Avec Charles Melman, Patrick Guyomard, Marc Darmon, Pierre-Christophe Cathelineau, Gérard Amiel et Esther Tellermann
Ce sont des mutations économiques, politiques, sociales, induites par le développement technologique, notamment les technologies numériques, de leurs conséquences sur « la nouvelle économie psychique », dont nous nous entretiendrons avec Bernard Stiegler.
Philosophe, directeur de l’institut de recherche du centre Georges Pompidou, créateur et président du groupe Ars Industrialis, Bernard Stiegler, qui a siégé trois ans au Conseil National du numérique, analyse en effet dans ses nombreux ouvrages les rapports entre le capitalisme consumériste désormais dominant, et l’emprise subjective, sous une fluidité apparente, des nouveaux médias. La désinhibition généralisée prônée par les écrans, l’appel à la même jouissance de l’obscène de la pornographie, de la violence, de l’opinion, signeraient-ils une période de « dénéotisation », dominée par l’ubris, le plus-de-jouir du discours capitaliste ?
En effet, l’évolution de la technologie, analyse Bernard Stiegler, celle en particulier des réseaux numériques, contrôlée uniquement par le marché, échappe au contrôle des États et des acteurs de l’éducation, venant faire « disruption » entre sa vitesse et l’intelligibilité collective.
Ainsi les savoirs véhiculés aussi par l’université, les récits collectifs se voient pulvérisés par la gouvernementalité algorithmique, proposant par exemple sur les réseaux sociaux la grégarisation des comportements, produisant un « nous » du ressentiment plus que civisationnel, projetant sur des identifications d’autant plus radicalisées, qu’elles ont perdu toute assise…

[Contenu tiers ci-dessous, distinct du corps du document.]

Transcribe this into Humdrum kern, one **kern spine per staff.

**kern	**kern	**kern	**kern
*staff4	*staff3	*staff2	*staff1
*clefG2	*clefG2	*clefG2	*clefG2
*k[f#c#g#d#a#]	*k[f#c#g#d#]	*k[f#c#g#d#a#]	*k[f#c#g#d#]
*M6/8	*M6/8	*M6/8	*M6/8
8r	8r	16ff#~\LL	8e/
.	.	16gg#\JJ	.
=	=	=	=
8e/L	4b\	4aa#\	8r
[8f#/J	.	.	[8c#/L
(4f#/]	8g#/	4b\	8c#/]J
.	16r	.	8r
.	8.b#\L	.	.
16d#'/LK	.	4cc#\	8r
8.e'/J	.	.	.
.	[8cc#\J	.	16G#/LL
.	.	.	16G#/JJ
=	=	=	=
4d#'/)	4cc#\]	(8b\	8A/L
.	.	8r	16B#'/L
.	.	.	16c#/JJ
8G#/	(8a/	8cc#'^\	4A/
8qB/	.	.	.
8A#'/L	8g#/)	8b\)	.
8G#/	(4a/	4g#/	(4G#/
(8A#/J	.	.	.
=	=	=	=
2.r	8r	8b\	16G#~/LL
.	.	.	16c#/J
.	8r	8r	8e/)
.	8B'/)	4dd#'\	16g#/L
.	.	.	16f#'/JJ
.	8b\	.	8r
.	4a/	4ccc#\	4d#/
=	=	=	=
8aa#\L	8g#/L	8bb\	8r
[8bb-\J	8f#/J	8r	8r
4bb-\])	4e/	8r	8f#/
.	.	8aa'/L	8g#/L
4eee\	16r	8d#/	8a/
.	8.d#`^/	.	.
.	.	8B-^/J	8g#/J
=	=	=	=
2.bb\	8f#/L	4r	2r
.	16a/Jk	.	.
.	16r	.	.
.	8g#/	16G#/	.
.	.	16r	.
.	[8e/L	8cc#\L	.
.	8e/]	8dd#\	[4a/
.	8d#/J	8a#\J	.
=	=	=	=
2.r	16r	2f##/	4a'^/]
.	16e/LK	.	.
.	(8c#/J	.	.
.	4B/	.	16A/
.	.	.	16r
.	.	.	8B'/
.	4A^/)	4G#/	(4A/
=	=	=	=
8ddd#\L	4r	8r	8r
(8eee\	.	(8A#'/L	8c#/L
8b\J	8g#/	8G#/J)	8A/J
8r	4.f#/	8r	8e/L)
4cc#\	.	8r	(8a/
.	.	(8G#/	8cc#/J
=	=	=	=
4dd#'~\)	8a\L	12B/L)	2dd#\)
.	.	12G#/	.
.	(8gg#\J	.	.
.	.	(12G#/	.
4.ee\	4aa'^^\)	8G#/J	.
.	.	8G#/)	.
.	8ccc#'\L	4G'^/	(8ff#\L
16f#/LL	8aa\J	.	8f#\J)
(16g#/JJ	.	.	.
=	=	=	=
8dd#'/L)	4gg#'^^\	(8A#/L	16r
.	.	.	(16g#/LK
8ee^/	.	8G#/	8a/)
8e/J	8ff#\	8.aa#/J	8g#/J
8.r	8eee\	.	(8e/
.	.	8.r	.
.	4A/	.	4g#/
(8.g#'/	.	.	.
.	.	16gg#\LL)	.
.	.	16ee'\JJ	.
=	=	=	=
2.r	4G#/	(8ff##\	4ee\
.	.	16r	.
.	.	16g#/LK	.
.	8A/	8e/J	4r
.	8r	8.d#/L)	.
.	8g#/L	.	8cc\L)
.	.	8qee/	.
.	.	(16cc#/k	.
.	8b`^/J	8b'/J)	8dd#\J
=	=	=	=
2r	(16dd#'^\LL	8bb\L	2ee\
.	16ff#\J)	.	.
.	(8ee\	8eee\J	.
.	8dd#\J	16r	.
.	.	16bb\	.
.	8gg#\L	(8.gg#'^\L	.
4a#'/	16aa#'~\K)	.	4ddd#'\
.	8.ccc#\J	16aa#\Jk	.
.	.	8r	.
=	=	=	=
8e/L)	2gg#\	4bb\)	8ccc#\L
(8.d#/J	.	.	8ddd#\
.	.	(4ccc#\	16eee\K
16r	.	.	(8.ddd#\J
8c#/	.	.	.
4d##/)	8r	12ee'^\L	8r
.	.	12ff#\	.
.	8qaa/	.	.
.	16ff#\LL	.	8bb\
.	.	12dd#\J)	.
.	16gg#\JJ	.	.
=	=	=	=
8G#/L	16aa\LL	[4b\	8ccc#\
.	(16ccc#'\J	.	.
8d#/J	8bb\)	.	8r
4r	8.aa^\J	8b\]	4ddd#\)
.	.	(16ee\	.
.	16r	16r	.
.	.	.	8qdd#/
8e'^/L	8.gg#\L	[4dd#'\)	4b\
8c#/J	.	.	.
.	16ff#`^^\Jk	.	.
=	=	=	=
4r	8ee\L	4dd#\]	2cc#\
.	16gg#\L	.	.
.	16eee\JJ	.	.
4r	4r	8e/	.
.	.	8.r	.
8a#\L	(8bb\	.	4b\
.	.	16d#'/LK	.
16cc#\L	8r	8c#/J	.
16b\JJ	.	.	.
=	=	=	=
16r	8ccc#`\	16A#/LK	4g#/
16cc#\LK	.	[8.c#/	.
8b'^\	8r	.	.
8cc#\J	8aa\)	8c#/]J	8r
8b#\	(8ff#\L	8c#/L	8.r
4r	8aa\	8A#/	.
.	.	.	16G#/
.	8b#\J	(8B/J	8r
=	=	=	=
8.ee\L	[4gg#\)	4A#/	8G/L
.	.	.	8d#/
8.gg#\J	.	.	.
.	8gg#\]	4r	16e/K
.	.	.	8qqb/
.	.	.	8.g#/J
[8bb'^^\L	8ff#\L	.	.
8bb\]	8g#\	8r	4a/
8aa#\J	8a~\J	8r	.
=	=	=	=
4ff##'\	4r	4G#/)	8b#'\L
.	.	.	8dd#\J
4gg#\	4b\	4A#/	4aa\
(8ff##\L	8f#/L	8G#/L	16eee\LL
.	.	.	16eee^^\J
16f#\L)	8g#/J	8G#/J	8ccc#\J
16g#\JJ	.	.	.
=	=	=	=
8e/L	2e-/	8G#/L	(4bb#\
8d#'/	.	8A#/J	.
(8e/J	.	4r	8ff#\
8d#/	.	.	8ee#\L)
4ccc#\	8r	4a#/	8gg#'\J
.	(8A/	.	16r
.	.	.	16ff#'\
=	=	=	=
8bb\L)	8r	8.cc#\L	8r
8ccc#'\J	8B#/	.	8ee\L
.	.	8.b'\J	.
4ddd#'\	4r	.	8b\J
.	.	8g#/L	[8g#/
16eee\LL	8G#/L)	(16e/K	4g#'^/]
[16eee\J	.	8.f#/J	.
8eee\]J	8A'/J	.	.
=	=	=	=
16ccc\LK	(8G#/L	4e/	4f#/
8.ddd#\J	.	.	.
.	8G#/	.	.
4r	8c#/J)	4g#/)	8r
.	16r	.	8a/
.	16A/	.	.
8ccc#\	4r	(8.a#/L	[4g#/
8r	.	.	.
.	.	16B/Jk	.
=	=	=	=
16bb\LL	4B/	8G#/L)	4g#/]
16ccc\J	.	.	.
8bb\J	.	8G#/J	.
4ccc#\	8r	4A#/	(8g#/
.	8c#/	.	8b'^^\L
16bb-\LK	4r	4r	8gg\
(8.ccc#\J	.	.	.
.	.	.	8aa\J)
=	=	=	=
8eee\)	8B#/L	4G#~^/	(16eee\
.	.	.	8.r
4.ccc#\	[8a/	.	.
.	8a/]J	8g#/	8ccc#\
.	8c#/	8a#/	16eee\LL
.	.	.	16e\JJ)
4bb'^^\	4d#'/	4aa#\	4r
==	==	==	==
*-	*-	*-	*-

Assistons-nous à « une prolétarisation générale » selon l’expression de Bernard Stiegler, pour autant, comme l’énonçait Jacques Lacan, que « le prolétaire est serf, non pas du maître mais de sa jouissance » ?
À quelle normalité comme symptôme les psychanalystes ont-ils désormais affaire ?
Quelle « raison » opposer au nihilisme contemporain ?
Bibliographie sélective
- De la misère symbolique. La catastrophe du sensible, tome 2, Flammarion, 2005 ; rééd. « Champs essais », Flammarion, 2013.
- La Télécratie contre la démocratie. Lettre ouverte aux représentants politiques, Flammarion, 2006 ; rééd. « Champs essais », Flammarion, 2008.
- Ce qui fait que la vie vaut d’être vécue. De la pharmacologie, Flammarion, 2010.
- Dans la disruption. Comment ne pas devenir fou, édit. Les liens qui libèrent, 2016 ; rééd. Babel, Actes Sud, 2018.